Note that the car is equipped with brake pad thickness sensors and they aren't indicating anything is wrong.
Visual inspection of one pad with the wheel on indicated adequate thickness.
Car is BMW 135i. Pads are OEM or OEM-style replacements (they were on the car when I bought it).
So what say the hive? are these pads on the way out or is it just a random sqeal that may actually not even be coming from the pad itself but the backing or slide?
On further inspection I've identified very small grooves on the front rotors. I've also researched the common causes of brake squealing and found that it almost always is not pad-to-rotor contact but pad backing within caliper movement/vibration. So I'm guessing the grooves are causing the vibration. I can try to bed the pads in again to try to smooth the rotor and eliminate some of the vibration, but it likely isn't causing me any performance issues. I also double checked pad thickness on all four corners and it is more than adequate. I think I could also re-grease the backing plate on the pads but I honestly don't have time to do that right now.
Sounds like you finally used your brakes a bit. Congrats!
I wish a squeeling brake pad was my only problem lol.

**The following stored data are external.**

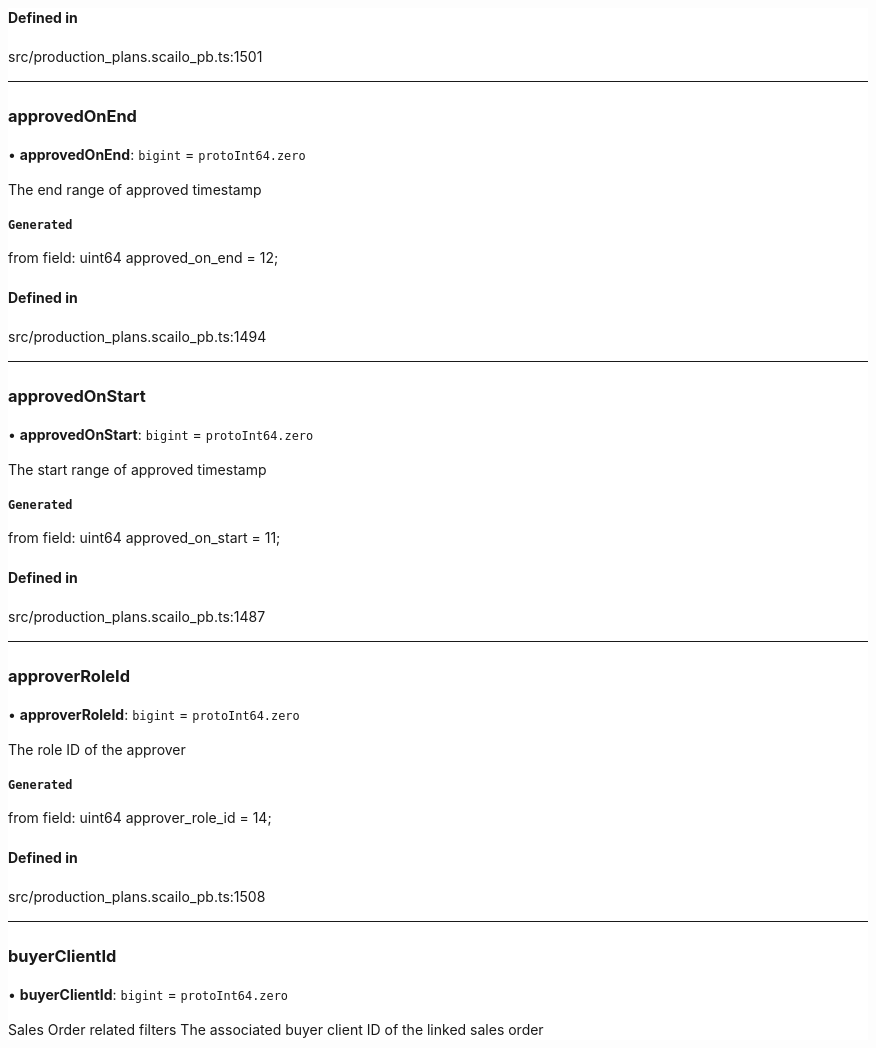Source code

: #### Defined in

src/production_plans.scailo_pb.ts:1501

___

### approvedOnEnd

• **approvedOnEnd**: `bigint` = `protoInt64.zero`

The end range of approved timestamp

**`Generated`**

from field: uint64 approved_on_end = 12;

#### Defined in

src/production_plans.scailo_pb.ts:1494

___

### approvedOnStart

• **approvedOnStart**: `bigint` = `protoInt64.zero`

The start range of approved timestamp

**`Generated`**

from field: uint64 approved_on_start = 11;

#### Defined in

src/production_plans.scailo_pb.ts:1487

___

### approverRoleId

• **approverRoleId**: `bigint` = `protoInt64.zero`

The role ID of the approver

**`Generated`**

from field: uint64 approver_role_id = 14;

#### Defined in

src/production_plans.scailo_pb.ts:1508

___

### buyerClientId

• **buyerClientId**: `bigint` = `protoInt64.zero`

Sales Order related filters
The associated buyer client ID of the linked sales order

"Note that the car is equipped with brake pad thickness sensors and they aren't indicating anything is wrong."
My cars are far behind the times.. never knew this existed !
Would imagine its just time for pads.
chief8one wrote:
I wish a squeeling brake pad was my only problem lol.
"Note that the car is equipped with brake pad thickness sensors and they aren't indicating anything is wrong."
My cars are far behind the times.. never knew this existed !
Would imagine its just time for pads.
BMW has had brake pad sensors for over 30 years. I remember helping Dad replace one on my mom's '84 5 series.
In reply to boileralum:
My 79 Mercedes had them too.
To the OP: I would check to make sure nothing like a small stone is stuck in there, make sure everything looks ok and run them.
I would pull the pads and check for debris as bgkast suggested. Look for any signs of cracking on the pads and rotor. If it looks good, clean and reinstall and go hammer down at the match tour!